In a recent BiggerPockets article, “Used Wisely, Debt Can Absolutely Produce Wealth: Here’s How,” I discussed the efficient, productive use of debt to build wealth, but I also referenced the fact that I don’t worry about utilizing leverage to expand my portfolio of both real estate and notes, largely due to the fact that I’m a strong proponent of insuring all of my investments.
The question that kept coming up was what insurances I use and how I use them to protect my real estate, and so, as promised, I would like to further discuss this topic.
First of all, I didn’t always think about insurance and investing the way I do today. I used to think that insurance was a necessary evil. It was something I wanted to spend as little money as possible on.
I’ll never forget when I was a painting contractor, and I had a passenger van that I modified by ripping out all the seats and even installing ladder racks on the roof, but I had an insurance policy like it was a station wagon. My agent saw me one day, and he said, “What, are you nuts? It’s a commercial vehicle… if you get it an accident, the insurance company just won’t cover you at all. In essence, you’re paying premiums for no coverage.”
Boy, was I a genius.
I tended to do the same thing with life insurance. I bought the cheapest term insurance I could buy with the strategy that I’d become self-insured someday. It took years before I realized that you get what you pay for, and that term insurance can end up being the most expensive insurance you can buy — next to being self-insured.
Needless to say, years later and wiser, I’ve done a complete 360° change in strategy.
So, How Do I Insure My Real Estate?
There’s many ways one can insure their real estate from the time of purchase with things like renters’/homeowners’ insurance, to title insurance and even home warranties.
Some of these protect the bank, and some protect us, but many that protect the bank can indirectly protect us, too. For example, in the event of a catastrophe, such as the house burning down, if your insurance company pays to rebuild the house or pays off the loan, this not only protects the bank’s capital, but it also protects you from the liability of covering the cost.
Related: Outside the Box: Looking at Property Insurance from a Different Perspective
As real estate investors, depending on skill sets and risk tolerance, we all have different preferred strategies for transferring risk and utilizing insurance. This could include everything from increasing coverage or riders to providing additional coverages for things like additions, private collections, disabilities, and loss of rents or use. You can almost insure against anything today, from major catastrophes like earthquakes and floods, to break-ins and fires.
Some strategies include increasing deductibles to lower premiums. Some of us lean towards being more self-insured by setting aside more reserves to handle that higher deductible or to have the cash on hand to take care of minor repairs, in turn making fewer claims.
Some of us may even carry an umbrella policy so as to increase our liability coverages. After all, the more you have, the more you have to lose.
Life Insurance As a Way to Protect Real Estate?
What I was really referring to in my last article was the ability to use more leverage to build more real estate wealth by utilizing life insurance.
I truly believe that it allows for more use of leverage by enabling us to decrease our risks. This, in turn, lets us be more productive. It gives us the peace of mind and confidence to utilize our assets in more productive ways without running the risk of losing everything.

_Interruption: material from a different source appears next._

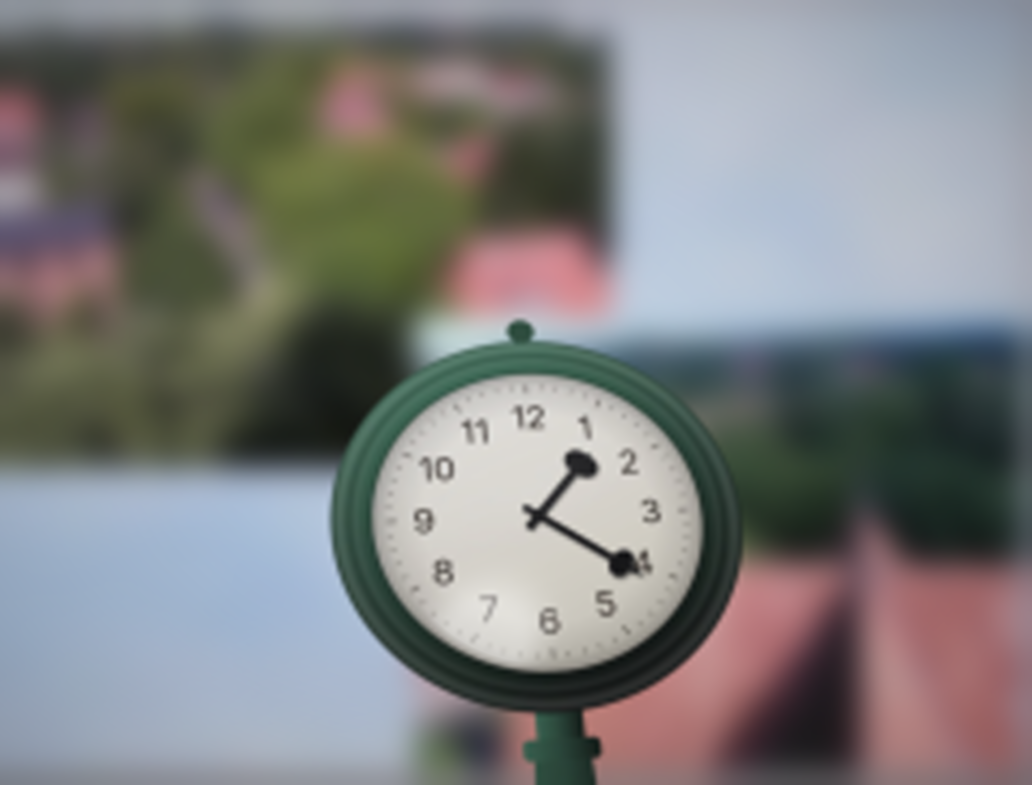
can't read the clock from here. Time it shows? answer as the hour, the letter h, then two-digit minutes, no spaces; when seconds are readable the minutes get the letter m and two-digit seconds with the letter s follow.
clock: 1h21
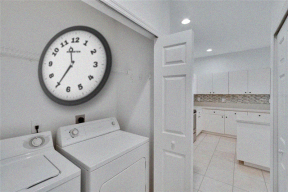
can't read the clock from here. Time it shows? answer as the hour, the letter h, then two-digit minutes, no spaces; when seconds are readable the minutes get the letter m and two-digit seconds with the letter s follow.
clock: 11h35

Today, I even use life insurance as another investment bucket, and I use it as my own personal bank to do deals. Years ago, when I was still a painting contractor, I worked with a builder who taught me this strategy. He would borrow out of the cash value of his life insurance to build a house, flip it, and then pay back the policy loan, keeping the remainder of the profits.

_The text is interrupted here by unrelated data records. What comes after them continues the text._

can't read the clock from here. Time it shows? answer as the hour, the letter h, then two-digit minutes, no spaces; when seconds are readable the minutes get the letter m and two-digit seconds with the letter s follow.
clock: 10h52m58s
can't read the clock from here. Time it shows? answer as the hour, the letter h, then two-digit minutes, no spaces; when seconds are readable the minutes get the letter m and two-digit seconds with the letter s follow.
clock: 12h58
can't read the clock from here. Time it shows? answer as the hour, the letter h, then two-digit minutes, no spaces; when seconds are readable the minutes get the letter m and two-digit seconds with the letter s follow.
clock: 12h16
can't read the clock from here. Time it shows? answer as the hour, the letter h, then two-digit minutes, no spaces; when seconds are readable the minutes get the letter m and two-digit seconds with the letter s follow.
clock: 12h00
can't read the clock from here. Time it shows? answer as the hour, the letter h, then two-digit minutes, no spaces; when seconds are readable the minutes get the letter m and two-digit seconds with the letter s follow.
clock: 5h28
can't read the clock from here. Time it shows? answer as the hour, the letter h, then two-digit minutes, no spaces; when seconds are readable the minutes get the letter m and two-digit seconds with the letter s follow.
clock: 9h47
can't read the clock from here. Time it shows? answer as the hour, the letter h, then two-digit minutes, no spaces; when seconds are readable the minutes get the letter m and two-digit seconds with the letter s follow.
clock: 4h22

There aren’t many loans that are easier to obtain than borrowing from your own policy.
Staying with this example, keeping money in a separate bucket (i.e. a life insurance policy) would protect the builder’s capital (in most states) from lawsuits and bankruptcy. The money in the policy builds tax-free, tax-deferred, and passes favorably to heirs.
If he passed, his family would have that money to pay off real estate properties if they wanted to, or maybe they would sell the properties and use the insurance money for something else. His heirs would have options.

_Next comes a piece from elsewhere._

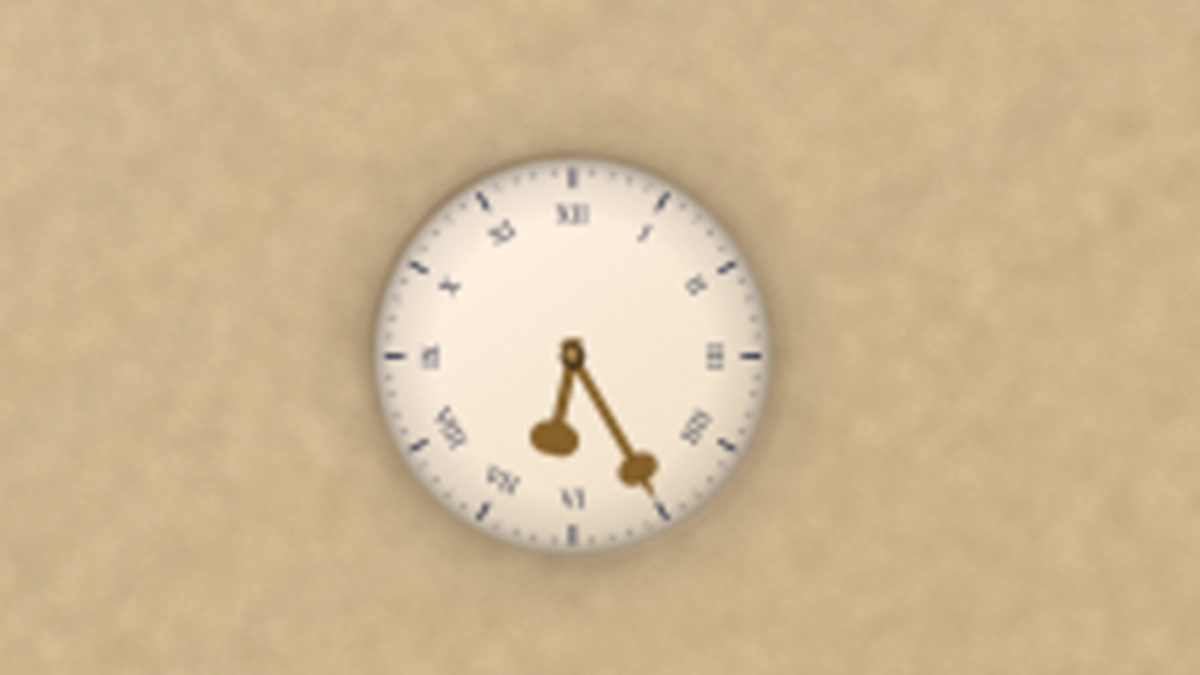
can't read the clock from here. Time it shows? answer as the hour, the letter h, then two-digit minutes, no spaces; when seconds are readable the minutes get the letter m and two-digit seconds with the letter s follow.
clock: 6h25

Keep in mind — if you’re ineligible for life insurance, mortgage insurance may be a viable alternative to having no insurance. An example of this is my best friend growing up, who got terminal cancer when he was 36 years old, and he didn’t have life insurance. He did, however, qualify for mortgage insurance. When he passed, the mortgage insurance paid off the house that his wife and three kids still live in today.
Other Insurances to Consider
In another previous article, “3 Insurance Products You Probably Didn’t Know About – But Should Be Using,” I talked about crazy things like utilizing a “put” option on a real estate stock, like Pulte or Toll Brothers, to try to protect yourself against a major shift in the real estate market since most of us are so top-heavy with our real estate investments.
Related: Investors: Be Smart About Your Property Insurance
There are other insurances to consider that I use today, like Business Insurance and Workmen’s Comp. We can also insure real estate holdings and investments through things like the proper entity selections, titling, and groupings.